------ Recorded information ------

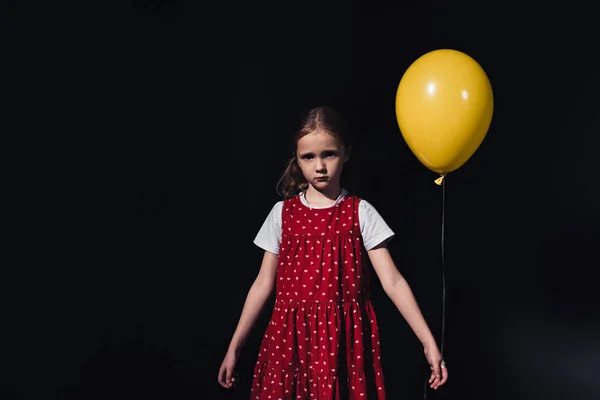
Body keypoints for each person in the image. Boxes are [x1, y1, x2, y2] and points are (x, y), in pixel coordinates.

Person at [217, 106, 448, 398]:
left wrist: (428, 342)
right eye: (308, 157)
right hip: (289, 343)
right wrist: (234, 348)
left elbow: (393, 282)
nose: (320, 166)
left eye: (329, 154)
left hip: (342, 345)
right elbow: (263, 284)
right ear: (297, 160)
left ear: (346, 153)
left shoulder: (360, 212)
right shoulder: (282, 214)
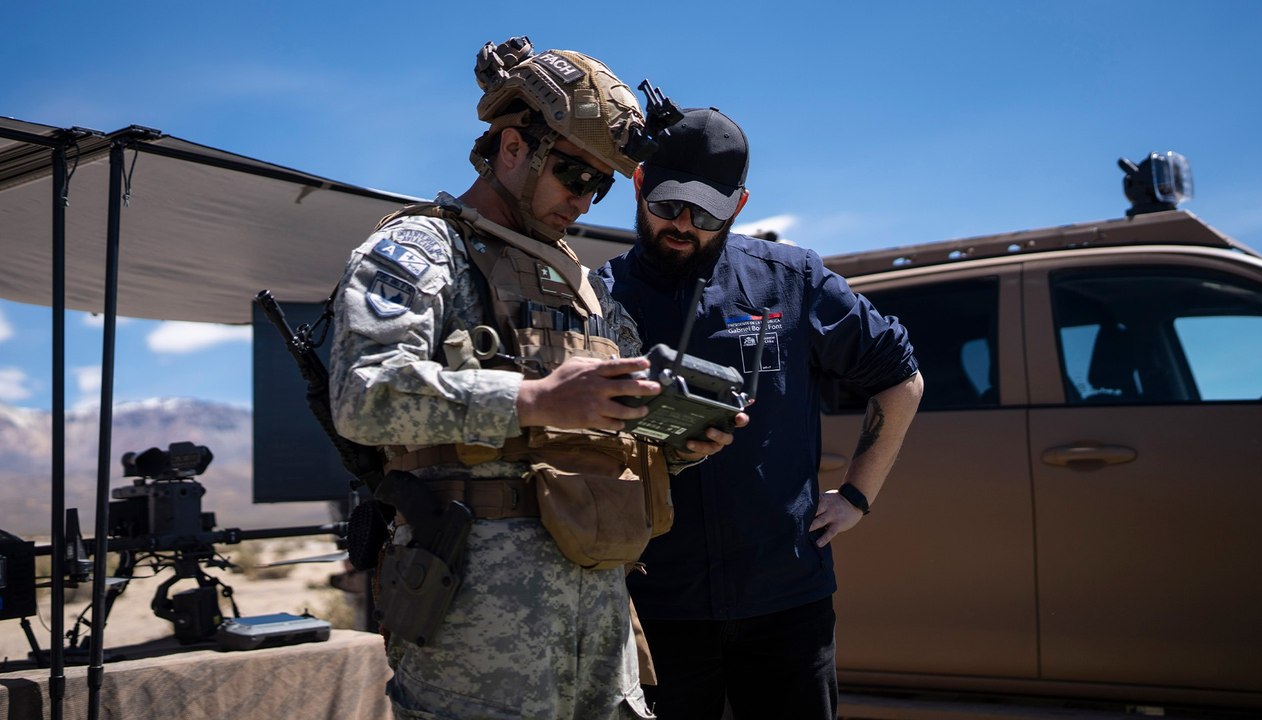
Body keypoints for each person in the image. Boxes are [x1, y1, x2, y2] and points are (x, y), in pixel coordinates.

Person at [327, 39, 736, 720]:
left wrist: (679, 443)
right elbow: (363, 395)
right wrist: (534, 399)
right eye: (574, 175)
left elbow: (618, 434)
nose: (585, 200)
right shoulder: (424, 252)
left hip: (598, 627)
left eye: (601, 185)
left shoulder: (588, 290)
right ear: (513, 148)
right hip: (477, 634)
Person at [599, 108, 925, 720]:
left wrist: (858, 496)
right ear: (639, 184)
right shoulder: (598, 298)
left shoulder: (791, 281)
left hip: (786, 600)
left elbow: (900, 381)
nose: (684, 224)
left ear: (739, 206)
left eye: (707, 213)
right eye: (668, 204)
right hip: (655, 605)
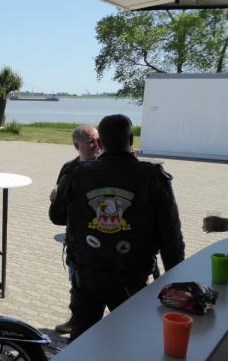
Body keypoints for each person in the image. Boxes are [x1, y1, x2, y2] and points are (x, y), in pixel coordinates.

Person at [49, 114, 185, 341]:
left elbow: (57, 216)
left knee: (81, 336)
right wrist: (177, 283)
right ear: (131, 140)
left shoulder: (77, 174)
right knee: (130, 337)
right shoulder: (152, 177)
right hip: (132, 274)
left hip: (87, 272)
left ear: (100, 143)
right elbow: (170, 235)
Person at [50, 125, 100, 335]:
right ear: (77, 146)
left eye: (98, 140)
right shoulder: (69, 168)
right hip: (77, 240)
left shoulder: (106, 166)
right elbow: (58, 210)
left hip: (105, 238)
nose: (96, 145)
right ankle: (76, 320)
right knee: (77, 285)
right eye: (91, 142)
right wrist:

------

> Task goal
Begin at the line containing "left elbow: (900, 381)" and transcribe exactly every line through the end of the records, both ends included, leaving the pictures out.

> Written reply
left elbow: (900, 381)
nose: (684, 224)
left ear: (739, 206)
left eye: (707, 213)
right eye: (668, 204)
right hip: (655, 605)
Body keypoints for each person in the image. Boxes are [x1, y1, x2, y2] and points are (x, y), in pixel coordinates.

Person at [49, 114, 185, 341]:
left elbow: (57, 216)
left knee: (81, 336)
right wrist: (177, 283)
right ear: (131, 140)
left shoulder: (77, 174)
right knee: (130, 337)
right shoulder: (152, 177)
right hip: (132, 274)
left hip: (87, 272)
left ear: (100, 143)
right elbow: (170, 235)
Person at [50, 125, 100, 335]:
right ear: (77, 146)
left eye: (98, 140)
right shoulder: (69, 168)
right hip: (77, 240)
left shoulder: (106, 166)
right elbow: (58, 210)
left hip: (105, 238)
nose: (96, 145)
right ankle: (76, 320)
right knee: (77, 285)
right eye: (91, 142)
right wrist:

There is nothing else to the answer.